EXERCISE
Retype the passage below about Blake Edwards and addiction in full, keeping every word and punctuation mark unchanged.

READING PASSAGE
%%

Sometimes, it takes an addict: addiction explains the lives of Blake Edwards, Bambi Bembenek and Pete Postlethwaite.
Sometimes, it takes an addict:
Writer-Director Blake Edwards, dead from complications of pneumonia at 88. Edwards, who got sober in 1963, married actress Julie Andrews in 1969 and remained sober and married for the next 41 years. Although he had some success after he got sober (“Victor/Victoria” from 1982, “10” from 1979, “The Great Race” from 1965 and, one of the few relatively obscure movies I don’t tire of, 1968’s “The Party” starring Peter Sellers), Edwards directed many of his great movies during a flurry of activity over a few years while drinking alcoholically: “Breakfast at Tiffany’s” (1961), “The Pink Panther” (1963), “Operation Petticoat” (1959) and, incredibly, “Days of Wine and Roses” (1962), which is often billed as one of the greatest alcoholic movies ever, starring Jack Lemmon and Lee Remmick as two addicts on the decline (briefly reviewed in Drunks, Drugs & Debits). Five months in traction resulting from a dive into a shallow swimming pool shortly after high school while in the Coast Guard during WW2, after a night of alcohol-fueled partying, didn’t get him sober. The making of the film however, during which he and Lemmon partied hard, apparently did (Edwards admitted “the film had as much to do with [getting sober] as anything did”). (Lemmon and Remmick got sober long after completing the film.)

%%

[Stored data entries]

%%

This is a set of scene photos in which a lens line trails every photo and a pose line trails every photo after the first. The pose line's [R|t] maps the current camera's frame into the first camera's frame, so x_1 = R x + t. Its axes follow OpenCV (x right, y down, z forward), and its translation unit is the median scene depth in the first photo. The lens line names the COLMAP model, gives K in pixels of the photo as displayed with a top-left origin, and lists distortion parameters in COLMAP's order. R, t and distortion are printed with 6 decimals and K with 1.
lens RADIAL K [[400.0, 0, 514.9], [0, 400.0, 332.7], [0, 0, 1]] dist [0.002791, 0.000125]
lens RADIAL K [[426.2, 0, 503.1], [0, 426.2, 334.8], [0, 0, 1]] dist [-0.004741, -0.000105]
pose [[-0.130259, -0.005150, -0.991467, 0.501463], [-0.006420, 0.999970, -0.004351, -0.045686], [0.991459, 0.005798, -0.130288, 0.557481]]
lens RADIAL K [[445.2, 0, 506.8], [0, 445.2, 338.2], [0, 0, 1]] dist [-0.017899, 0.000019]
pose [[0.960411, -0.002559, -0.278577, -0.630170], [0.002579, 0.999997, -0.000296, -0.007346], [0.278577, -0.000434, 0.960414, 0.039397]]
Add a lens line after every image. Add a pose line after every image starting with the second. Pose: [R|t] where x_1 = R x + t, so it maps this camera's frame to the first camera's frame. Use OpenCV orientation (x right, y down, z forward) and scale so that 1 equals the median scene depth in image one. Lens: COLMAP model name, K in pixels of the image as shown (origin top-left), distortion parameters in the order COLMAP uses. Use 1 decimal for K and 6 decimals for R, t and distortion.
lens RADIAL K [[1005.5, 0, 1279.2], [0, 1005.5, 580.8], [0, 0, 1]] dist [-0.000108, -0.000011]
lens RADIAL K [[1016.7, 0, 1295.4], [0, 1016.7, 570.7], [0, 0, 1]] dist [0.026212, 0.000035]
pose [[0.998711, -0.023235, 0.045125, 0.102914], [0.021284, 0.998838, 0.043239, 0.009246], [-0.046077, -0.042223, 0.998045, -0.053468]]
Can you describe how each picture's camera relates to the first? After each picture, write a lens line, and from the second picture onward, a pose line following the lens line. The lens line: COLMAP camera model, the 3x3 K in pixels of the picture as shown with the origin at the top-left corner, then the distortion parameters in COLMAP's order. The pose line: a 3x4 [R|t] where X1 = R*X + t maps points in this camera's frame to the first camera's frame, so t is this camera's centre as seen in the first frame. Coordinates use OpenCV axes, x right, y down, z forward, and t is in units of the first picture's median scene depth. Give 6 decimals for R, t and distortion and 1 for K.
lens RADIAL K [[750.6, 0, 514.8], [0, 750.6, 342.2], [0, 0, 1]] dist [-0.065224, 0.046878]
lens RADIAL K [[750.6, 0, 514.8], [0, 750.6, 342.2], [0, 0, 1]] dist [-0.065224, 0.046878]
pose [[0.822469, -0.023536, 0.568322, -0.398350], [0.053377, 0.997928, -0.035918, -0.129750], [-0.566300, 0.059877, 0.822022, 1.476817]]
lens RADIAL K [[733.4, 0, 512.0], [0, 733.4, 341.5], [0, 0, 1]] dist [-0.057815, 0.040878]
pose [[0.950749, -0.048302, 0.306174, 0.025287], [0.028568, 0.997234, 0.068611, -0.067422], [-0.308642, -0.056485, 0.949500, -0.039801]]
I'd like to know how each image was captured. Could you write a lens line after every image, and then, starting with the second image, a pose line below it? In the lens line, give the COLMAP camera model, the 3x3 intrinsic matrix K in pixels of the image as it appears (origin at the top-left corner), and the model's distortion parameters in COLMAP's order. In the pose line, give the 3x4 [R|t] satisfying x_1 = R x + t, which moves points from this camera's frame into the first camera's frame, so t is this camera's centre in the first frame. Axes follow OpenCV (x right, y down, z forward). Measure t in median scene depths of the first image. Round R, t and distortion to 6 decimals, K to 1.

%%

ANSWER TO THE PROBLEM
Sometimes, it takes an addict: addiction explains the lives of Blake Edwards, Bambi Bembenek and Pete Postlethwaite.
Sometimes, it takes an addict:
Writer-Director Blake Edwards, dead from complications of pneumonia at 88. Edwards, who got sober in 1963, married actress Julie Andrews in 1969 and remained sober and married for the next 41 years. Although he had some success after he got sober (“Victor/Victoria” from 1982, “10” from 1979, “The Great Race” from 1965 and, one of the few relatively obscure movies I don’t tire of, 1968’s “The Party” starring Peter Sellers), Edwards directed many of his great movies during a flurry of activity over a few years while drinking alcoholically: “Breakfast at Tiffany’s” (1961), “The Pink Panther” (1963), “Operation Petticoat” (1959) and, incredibly, “Days of Wine and Roses” (1962), which is often billed as one of the greatest alcoholic movies ever, starring Jack Lemmon and Lee Remmick as two addicts on the decline (briefly reviewed in Drunks, Drugs & Debits). Five months in traction resulting from a dive into a shallow swimming pool shortly after high school while in the Coast Guard during WW2, after a night of alcohol-fueled partying, didn’t get him sober. The making of the film however, during which he and Lemmon partied hard, apparently did (Edwards admitted “the film had as much to do with [getting sober] as anything did”). (Lemmon and Remmick got sober long after completing the film.)